REQUEST:
Locate the string "Soulblade" throughout the material and copy every line in which it occurs.

DATA SHOWN:

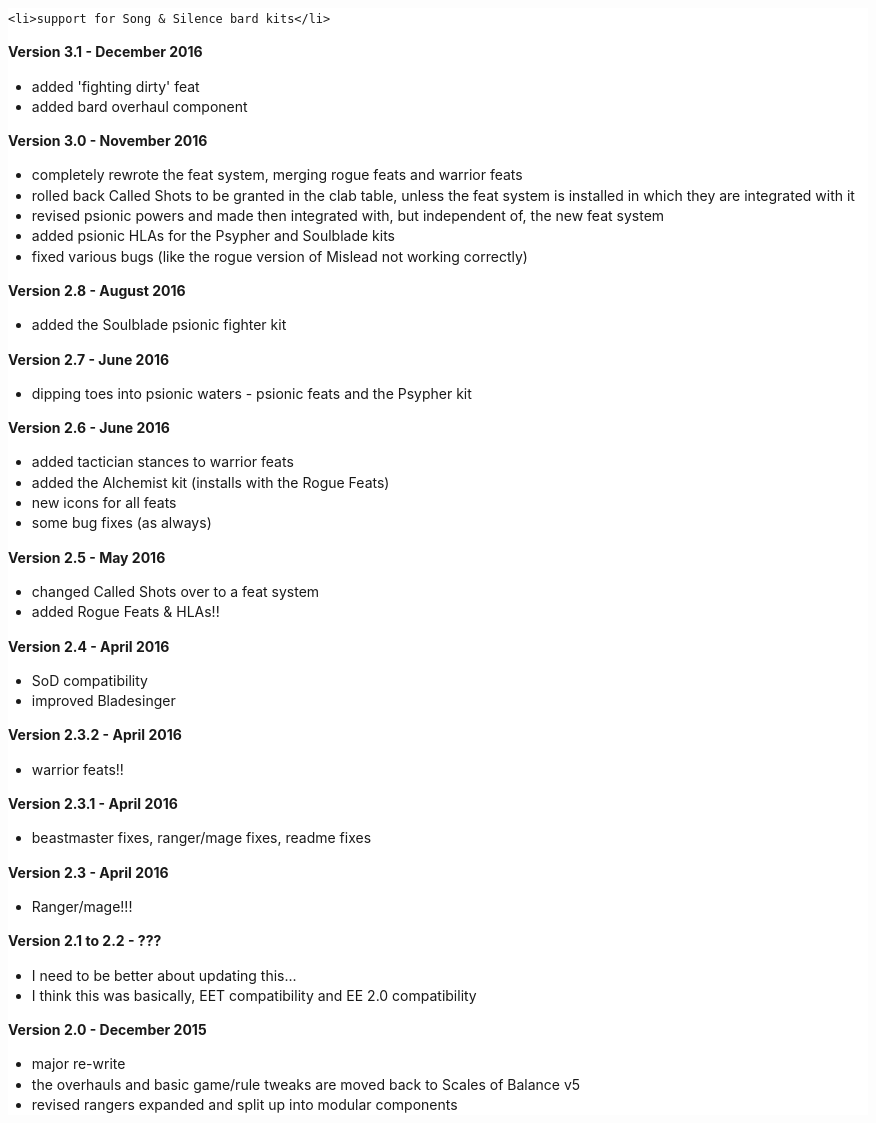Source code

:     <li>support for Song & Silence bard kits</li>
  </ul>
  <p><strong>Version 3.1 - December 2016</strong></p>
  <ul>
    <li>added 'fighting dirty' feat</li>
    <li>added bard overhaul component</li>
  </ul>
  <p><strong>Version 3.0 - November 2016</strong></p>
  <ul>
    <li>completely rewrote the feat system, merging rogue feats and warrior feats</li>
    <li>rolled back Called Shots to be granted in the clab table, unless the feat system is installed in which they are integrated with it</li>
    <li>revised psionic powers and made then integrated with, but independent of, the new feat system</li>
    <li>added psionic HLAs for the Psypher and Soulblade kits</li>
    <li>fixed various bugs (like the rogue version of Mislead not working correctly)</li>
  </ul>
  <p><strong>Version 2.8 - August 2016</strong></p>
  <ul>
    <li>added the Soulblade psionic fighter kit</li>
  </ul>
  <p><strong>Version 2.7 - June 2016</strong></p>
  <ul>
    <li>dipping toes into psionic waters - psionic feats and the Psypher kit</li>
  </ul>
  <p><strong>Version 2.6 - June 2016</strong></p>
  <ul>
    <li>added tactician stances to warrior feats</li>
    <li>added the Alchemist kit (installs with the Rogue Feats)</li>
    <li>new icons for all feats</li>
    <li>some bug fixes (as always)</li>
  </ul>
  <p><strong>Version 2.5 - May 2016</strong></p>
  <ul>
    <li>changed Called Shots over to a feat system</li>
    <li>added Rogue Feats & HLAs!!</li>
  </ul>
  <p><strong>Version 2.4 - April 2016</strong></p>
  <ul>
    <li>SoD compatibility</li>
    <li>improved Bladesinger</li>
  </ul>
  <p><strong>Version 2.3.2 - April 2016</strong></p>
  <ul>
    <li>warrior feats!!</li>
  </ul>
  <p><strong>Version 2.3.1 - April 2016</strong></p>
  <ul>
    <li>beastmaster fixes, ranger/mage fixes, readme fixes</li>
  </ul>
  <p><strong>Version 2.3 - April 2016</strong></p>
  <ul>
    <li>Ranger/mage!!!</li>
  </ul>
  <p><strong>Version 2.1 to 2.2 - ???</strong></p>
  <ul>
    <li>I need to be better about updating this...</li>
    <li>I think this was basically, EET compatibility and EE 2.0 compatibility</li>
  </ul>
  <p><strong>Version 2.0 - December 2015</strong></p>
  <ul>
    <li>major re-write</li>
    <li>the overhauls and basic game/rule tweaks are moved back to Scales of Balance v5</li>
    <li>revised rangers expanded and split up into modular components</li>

==

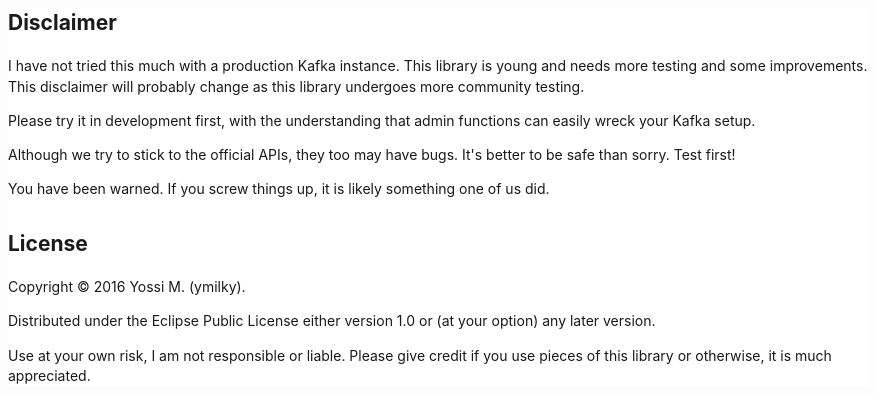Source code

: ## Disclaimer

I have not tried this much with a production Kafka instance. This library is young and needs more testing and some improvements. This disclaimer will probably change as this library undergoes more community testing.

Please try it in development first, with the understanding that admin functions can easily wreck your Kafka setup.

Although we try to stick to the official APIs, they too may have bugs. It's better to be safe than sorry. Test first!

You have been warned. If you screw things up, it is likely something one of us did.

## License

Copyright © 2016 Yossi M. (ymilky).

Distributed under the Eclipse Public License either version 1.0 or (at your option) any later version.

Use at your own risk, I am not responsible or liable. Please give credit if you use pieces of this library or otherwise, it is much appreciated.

ANSWER BOX:
    <li>added psionic HLAs for the Psypher and Soulblade kits</li>
    <li>added the Soulblade psionic fighter kit</li>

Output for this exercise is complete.